Almost Famous
April 29, 2008
Writer-director Cameron Crowe’s reputation has evolved into an odd hybrid of bankable studio hitmaker and semi-reluctant zeitgeist guru. Creating movies at a semi-Kubrick rate of once every five years or so, Crowe is often credited with being selective about the stories he tells, which more often than not tend to strike a chord with the sensibility of the times while refining the genres in which they’re told. Just as Fast Times At Ridgemont High was arguably the most insightful of the screwball ‘80s high school comedies, Say Anything was probably the most thoughtful of the cheesy ‘80s teen romances. Despite the high-brow critics still labeling him a pop filmmaker, Crowe has earned his way to cult-lite status by consistently making movies that struggle for their optimism.
With Almost Famous Crowe has turned inward and backwards, to autobiography and ‘70s period epic, and true to paradox both turn out to be big steps forward. Despite failing to reach the commercial success of Jerry Maguire, Crowe’s new film about the lure and perils of being a professional rock music lover is his most fully realized work, and to those who open themselves to its charms, his most rewarding.
Based loosely on Crowe’s own real-life experience writing a Rolling Stone article on Led Zeppelin at the age of fifteen, Almost Famous follows the teen William Miller (newcomer Patrick Fugit) as he tours with the fictional band Stillwater as a writer. Ever the wide-eyed innocent, William is warned by both his hippie-professor single mother (a soulful Frances Mcdormand) and Creem editor Lester Bangs (the always perfect Phillip Seymour Hoffman)–for whom William has written several articles–to resist the seduction of the rock and roll lifestyle. Their motives are different, of course, his mother fearing for William’s virginity and bloodstream and Lester fearing for William’s journalistic integrity, but both share a protective instinct for his innocence as it sets off into the least innocent place in America.

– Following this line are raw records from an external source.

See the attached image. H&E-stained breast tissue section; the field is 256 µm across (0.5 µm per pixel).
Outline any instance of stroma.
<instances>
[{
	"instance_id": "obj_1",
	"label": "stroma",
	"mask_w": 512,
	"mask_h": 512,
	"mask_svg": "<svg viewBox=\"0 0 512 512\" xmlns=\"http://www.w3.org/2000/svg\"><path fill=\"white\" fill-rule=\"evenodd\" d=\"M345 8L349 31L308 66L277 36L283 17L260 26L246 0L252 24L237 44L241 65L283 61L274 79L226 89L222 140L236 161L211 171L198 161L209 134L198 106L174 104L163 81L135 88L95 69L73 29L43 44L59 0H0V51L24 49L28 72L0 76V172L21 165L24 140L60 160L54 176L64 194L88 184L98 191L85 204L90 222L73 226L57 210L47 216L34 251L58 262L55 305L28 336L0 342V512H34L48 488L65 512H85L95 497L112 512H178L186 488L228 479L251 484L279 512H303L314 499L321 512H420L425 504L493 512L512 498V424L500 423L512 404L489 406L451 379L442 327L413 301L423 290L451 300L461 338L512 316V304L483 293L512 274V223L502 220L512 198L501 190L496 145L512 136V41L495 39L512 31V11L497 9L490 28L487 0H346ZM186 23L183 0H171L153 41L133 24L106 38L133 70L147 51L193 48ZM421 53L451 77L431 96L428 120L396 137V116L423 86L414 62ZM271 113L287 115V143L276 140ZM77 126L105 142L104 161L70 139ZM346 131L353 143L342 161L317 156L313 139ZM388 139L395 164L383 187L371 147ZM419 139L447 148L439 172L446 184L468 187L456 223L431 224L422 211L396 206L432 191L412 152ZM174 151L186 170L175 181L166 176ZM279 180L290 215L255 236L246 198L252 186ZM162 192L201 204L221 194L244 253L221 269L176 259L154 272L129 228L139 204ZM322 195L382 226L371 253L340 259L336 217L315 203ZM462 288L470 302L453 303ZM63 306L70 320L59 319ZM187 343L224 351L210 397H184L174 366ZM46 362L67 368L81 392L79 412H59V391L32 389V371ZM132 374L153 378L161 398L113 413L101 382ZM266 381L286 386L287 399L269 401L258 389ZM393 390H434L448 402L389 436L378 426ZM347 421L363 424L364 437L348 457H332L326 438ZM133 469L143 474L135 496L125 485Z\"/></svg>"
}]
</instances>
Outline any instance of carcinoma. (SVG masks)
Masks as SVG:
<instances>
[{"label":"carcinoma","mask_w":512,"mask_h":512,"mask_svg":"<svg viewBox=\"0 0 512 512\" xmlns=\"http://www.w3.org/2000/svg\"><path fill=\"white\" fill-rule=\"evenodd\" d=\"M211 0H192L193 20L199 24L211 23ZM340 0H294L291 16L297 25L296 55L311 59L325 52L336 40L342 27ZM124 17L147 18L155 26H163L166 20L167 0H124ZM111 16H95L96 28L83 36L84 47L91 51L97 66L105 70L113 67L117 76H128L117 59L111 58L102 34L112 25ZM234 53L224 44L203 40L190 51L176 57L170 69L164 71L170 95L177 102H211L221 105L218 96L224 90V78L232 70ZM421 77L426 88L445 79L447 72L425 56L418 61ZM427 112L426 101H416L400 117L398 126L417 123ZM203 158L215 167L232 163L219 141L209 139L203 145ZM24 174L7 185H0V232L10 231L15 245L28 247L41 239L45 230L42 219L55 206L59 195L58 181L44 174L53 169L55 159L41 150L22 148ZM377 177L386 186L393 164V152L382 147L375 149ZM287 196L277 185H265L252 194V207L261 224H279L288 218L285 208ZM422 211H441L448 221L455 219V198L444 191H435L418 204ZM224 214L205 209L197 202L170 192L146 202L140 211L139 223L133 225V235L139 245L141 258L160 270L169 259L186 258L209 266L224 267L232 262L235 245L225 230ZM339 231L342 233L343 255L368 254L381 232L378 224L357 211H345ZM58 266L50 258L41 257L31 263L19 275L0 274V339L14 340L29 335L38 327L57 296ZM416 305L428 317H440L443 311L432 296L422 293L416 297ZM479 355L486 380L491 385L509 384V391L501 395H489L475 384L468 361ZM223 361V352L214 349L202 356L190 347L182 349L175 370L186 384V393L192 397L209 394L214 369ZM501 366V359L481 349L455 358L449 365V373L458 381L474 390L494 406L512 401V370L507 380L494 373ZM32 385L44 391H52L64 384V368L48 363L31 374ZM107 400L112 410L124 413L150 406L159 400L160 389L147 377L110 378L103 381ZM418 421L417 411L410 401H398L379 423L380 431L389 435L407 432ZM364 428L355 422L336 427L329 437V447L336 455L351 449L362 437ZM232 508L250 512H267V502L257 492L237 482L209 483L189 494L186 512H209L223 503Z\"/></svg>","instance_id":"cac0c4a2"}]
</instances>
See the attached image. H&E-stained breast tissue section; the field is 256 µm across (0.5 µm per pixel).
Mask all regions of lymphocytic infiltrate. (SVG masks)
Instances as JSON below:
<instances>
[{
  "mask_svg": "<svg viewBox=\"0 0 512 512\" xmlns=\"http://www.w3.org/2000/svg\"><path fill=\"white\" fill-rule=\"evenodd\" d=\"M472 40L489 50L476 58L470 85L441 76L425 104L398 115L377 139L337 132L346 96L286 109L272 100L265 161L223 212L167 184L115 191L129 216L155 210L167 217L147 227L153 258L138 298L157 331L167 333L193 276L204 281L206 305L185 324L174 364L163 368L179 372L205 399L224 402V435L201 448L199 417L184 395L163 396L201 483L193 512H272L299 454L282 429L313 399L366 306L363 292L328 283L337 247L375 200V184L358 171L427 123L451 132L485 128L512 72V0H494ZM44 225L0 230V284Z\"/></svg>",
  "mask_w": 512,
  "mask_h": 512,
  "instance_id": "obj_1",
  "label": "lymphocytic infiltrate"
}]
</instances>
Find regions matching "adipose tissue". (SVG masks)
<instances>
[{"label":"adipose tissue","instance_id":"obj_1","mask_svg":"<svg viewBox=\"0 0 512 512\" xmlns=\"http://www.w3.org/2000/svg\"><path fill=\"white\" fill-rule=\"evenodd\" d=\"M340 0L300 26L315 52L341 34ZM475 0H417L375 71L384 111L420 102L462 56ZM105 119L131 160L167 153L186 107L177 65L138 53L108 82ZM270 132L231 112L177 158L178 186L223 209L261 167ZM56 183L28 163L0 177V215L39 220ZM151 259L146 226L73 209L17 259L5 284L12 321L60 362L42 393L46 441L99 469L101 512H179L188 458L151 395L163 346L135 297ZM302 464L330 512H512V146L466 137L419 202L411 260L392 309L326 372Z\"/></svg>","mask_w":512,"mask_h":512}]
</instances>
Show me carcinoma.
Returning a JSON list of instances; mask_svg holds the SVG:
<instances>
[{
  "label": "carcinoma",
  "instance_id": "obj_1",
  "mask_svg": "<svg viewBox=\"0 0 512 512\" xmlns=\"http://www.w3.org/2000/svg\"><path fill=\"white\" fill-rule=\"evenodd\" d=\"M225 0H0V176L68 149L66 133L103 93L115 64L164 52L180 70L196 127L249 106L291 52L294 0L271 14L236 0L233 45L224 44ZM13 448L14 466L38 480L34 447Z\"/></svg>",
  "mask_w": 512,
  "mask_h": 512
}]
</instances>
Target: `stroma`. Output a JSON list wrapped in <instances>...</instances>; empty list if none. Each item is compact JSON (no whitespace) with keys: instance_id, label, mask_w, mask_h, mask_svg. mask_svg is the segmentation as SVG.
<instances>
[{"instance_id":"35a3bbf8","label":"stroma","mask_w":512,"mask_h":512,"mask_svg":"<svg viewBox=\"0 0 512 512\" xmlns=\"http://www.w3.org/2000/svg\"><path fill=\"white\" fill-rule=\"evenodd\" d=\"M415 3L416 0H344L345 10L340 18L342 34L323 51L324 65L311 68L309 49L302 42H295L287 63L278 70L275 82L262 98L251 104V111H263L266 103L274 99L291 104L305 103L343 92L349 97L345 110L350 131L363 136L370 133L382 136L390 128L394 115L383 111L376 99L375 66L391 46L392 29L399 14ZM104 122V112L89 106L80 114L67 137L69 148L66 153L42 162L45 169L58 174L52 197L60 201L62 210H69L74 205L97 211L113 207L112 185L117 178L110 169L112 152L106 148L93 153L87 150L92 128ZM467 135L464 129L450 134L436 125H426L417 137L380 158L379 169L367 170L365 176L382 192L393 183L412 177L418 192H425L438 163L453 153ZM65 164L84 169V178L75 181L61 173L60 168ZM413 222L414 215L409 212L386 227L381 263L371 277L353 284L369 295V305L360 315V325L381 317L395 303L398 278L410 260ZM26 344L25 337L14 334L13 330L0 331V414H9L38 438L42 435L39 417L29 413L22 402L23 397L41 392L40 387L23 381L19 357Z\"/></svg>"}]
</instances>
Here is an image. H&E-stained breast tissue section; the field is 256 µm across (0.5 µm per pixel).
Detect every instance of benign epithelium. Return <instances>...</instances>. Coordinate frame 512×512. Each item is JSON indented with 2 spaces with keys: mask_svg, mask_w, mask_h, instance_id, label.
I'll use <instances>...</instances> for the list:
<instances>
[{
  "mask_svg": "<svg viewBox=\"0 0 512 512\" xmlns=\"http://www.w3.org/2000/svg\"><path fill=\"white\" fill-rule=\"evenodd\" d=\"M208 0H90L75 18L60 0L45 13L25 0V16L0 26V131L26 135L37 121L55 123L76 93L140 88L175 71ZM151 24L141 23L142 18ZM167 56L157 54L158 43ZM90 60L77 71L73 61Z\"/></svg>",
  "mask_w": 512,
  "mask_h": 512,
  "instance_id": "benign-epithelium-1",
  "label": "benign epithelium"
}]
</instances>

It’s no small thing that William’s point of view is carefully crafted for us before he hits the road. His introduction to the music that will eventually become his life comes through his sister, who leaves home on the stroke of eighteen to escape the mother and wills her records to William, telling him prophetically that they will set him free. So seamlessly are we adhered to his good-natured wonderment that when Lester affectionately tells him that “there’s nothing controversial about you,” it’s we who blush. More importantly, it’s we who stand forlornly outside an impassable backstage door and encounter Penny Lane (Kate Hudson), a self-described “Band-Aid,” an evolved species of groupie that’s “all about the music.”
Penny Lane operates as William’s love interest, muse, and universal counterpoint, simultaneously pulling him into the semi-toxic embrace of rock glamour while falling into a maternal love for his innocence. Plotwise, Penny Lane is playfully, passionately involved with Stillwater’s lead guitarist Russell Hammond (Billy Crudup), an emerging rock giant whose following threatens the band’s unity and whose on-record comments must anchor the article William is writing. The dynamic, overlapping relationships between the three of them form the movie’s heart, while the expectedly precise, almost perfect period-rock soundtrack form its soul.
Crowe, who has always superseded genre labels with uncommon protagonists and refreshingly messy but neatly wrapped story arcs, has added a new dimension of emotional depth to his clean technical skills. The pacing and editing are subtly impactive, guiding our shifts in perspective through the main and secondary characters with efficiently framed moments. In a lesser movie this would be manipulative, but having earned our trust–reset our innocence, practically–early on, Almost Famous stakes out a place deep in us, perhaps mirroring William’s clean love of music with our own pre-cynical love of movies. It’s not a conscious draw, but the speculation of it fairly describes the power of this movie, and the attitude with which best to appreciate it.
Much praise has been given to the acting too, and deservedly so. As the sunken-chested William, Fugit has the face of a sponge, sopping in the golden glow of Hudson, who plays the line between remorse and exuberance gracefully, and nails a crucial scene (look for her single tear). Crudup’s role as Russell may be the first one worthy of his cool intelligence since the underrated Without Limits, and Hoffman riffs the perfect crusty sage, redeeming the pits of uncoolness with a single statement that resonates as the film’s bittersweet thesis. It was Crowe, of course, who wrote that line, and his restraint in using few such aphorisms in favor of lots of true talk further shows that his talent for showing us the best and worst of ourselves is aging quite nicely.